Akzeptanz der wiederkehrenden Beziehungstests:

Ist die Beziehung des Helfers verlässlich?
Kann ich vertrauen?
Werden von beiden Seiten Grenzen gesetzt und eingehalten?

Wie können Nahestehende Traumatisierten helfen?

Die meisten Menschen erholen sich besser, wenn sie sich mit anderen, die sich um sie sorgen, verbunden und von ihnen verstanden fühlen.
Über Dinge zu sprechen, die geschehen sind, kann dabei helfen, diese als weniger überwältigend wahrzunehmen.
Zeitweise kann es für die betroffenen Personen am besten sein, ohne reden zu müssen, einfach Zeit mit den Menschen zu verbringen, die ihnen nahestehen.

Gründe, warum Hilfe manchmal abgelehnt wird:

Sie wissen nicht genau, was ihnen gut tut
Sie möchten es vermeiden, über das Ereignis nachzudenken oder daran erinnert zu werden
Die bezweifeln, dass andere sie verstehen werden.
Se wissen nicht, wo sie Hilfe bekommen können.
Sie möchten andere nicht belasten
Sie schämen sich oder fühlen sich schwach.

Was Helfer tun können:

Zeigen Sie Interesse, Aufmerksamkeit und Fürsorge
Sprechen Sie über Reaktionen, die nach einem traumatischen Ereignis zu erwarten sind
Akzeptieren Sie, dass es eine Weile dauern kann, um so eine Belastung zu bewältigen
Helfen Sie dem Betroffenen, für sich positive Formen zu finden, mit den Folgen des Unglücks umzugehen
Seien Sie frei von Erwartungen und Beurteilungen
Wählen Sie einen ungestörten zeitlichen und räumlichen Rahmen für das Gespräch.
Glauben Sie daran, dass der Betroffene dazu im Stande ist, sich wieder zu erholen
Bieten Sie dem Betroffenen an, dass er, wann immer es nötig ist, mit Ihnen sprechen oder Zeit verbringen kann.

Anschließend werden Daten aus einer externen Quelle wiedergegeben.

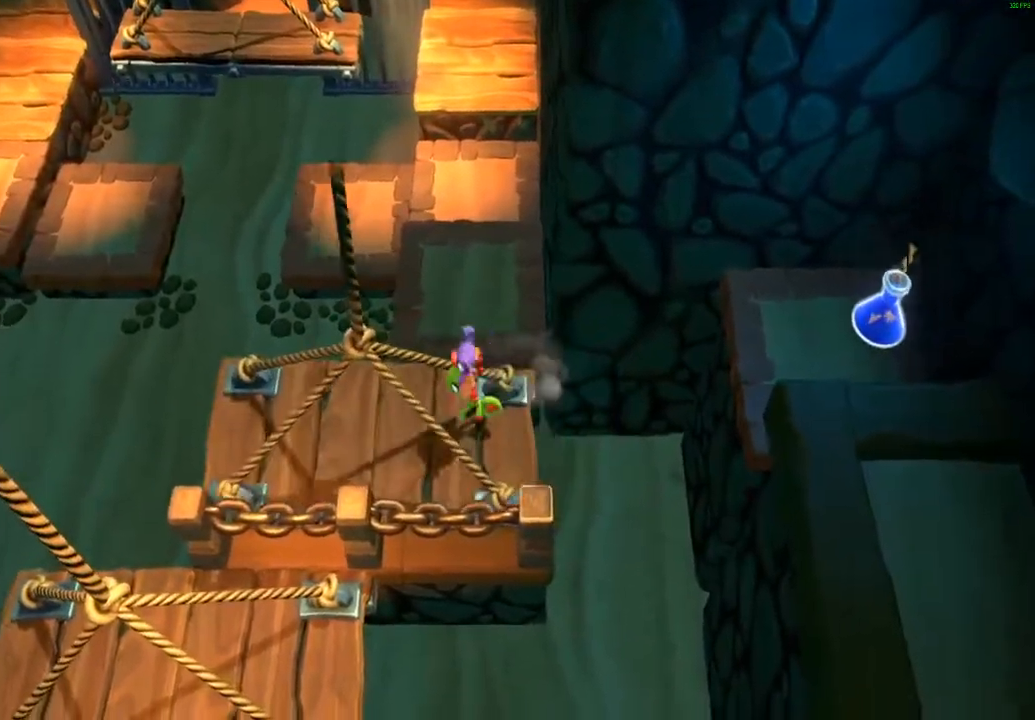
{"buttons": ["A"], "left_stick": "left", "events": [[400, "A", "down"]]}
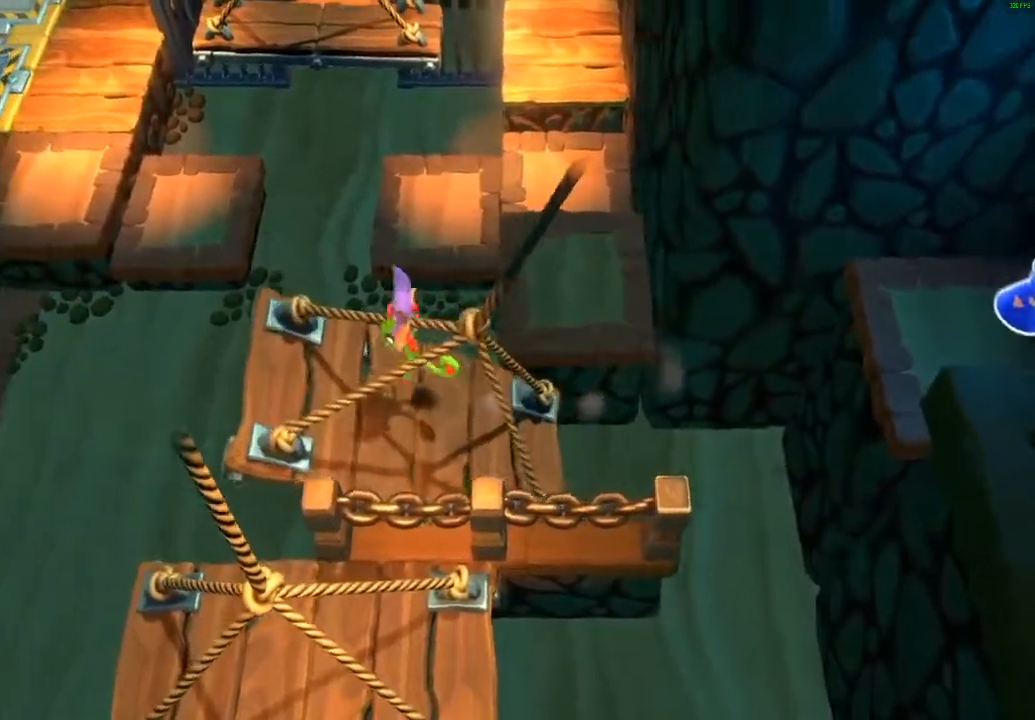
{"buttons": [], "left_stick": "center", "events": [[417, "A", "up"], [417, "left_stick", "center"]]}
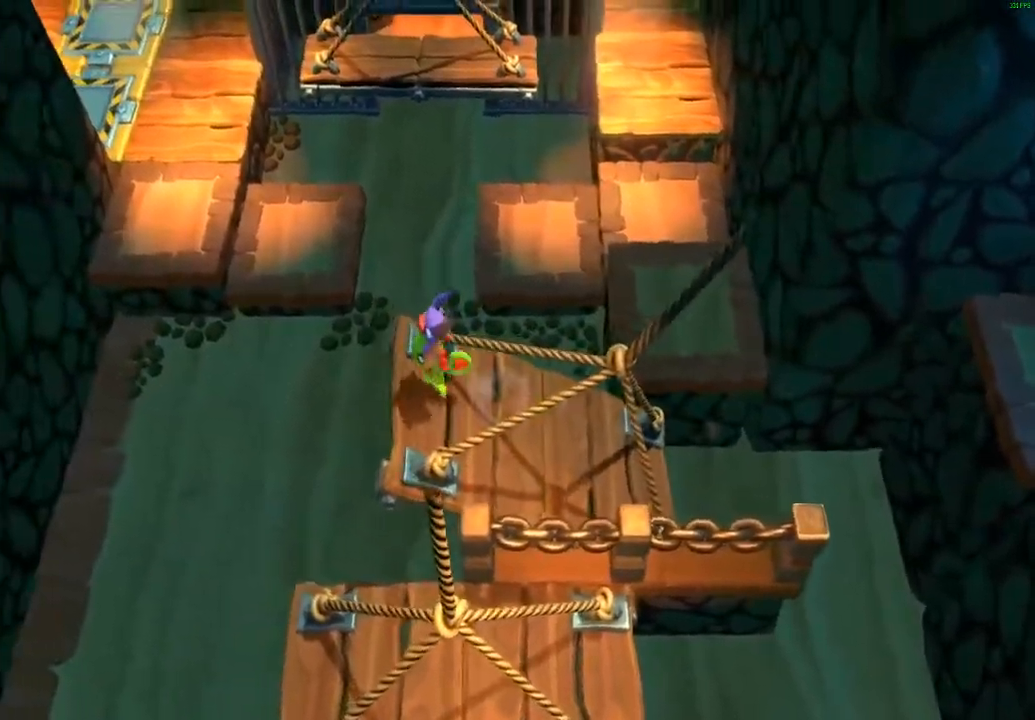
{"buttons": [], "left_stick": "right", "events": [[33, "left_stick", "right"]]}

Was Sie vermeiden sollten:

Dem Betroffenen sagen, dass alles in Ordnung kommt oder dass er einfach damit fertig werden soll.
Ihre eigenen Erfahrungen mitteilen, ohne dem anderen zuzuhören
Den Betroffenen davon abhalten, von dem zu sprechen, was ihn belastet
Sich so zu verhalten, als sei jemand schwach oder würde übertreiben.
Ratschläge erteilen, ohne sich die Bedenken des anderen anzuhören oder zu fragen, was dem Betroffenen gut tut
Ihnen zu sagen, dass sie froh sein können, dass es nicht schlimmer gekommen ist

Wenn Ihre Unterstützung nicht ausreicht:

Teilen Sie dem Betroffenen mit, dass Experten der Meinung sind, dass Vermeidung und Rückzug voraussichtlich das Leid verstärken, während soziale Unterstützung die Erholung fördert.
Ermuntern Sie den Betroffenen, mit einem psychologischen oder medizinischen Berater zu reden.
Gewinnen Sie andere in Ihrem sozialen Umfeld dafür, gemeinsam der Person zu helfen.

Konfrontieren Sie sich im Vorfeld mit häufigen Foltermethoden.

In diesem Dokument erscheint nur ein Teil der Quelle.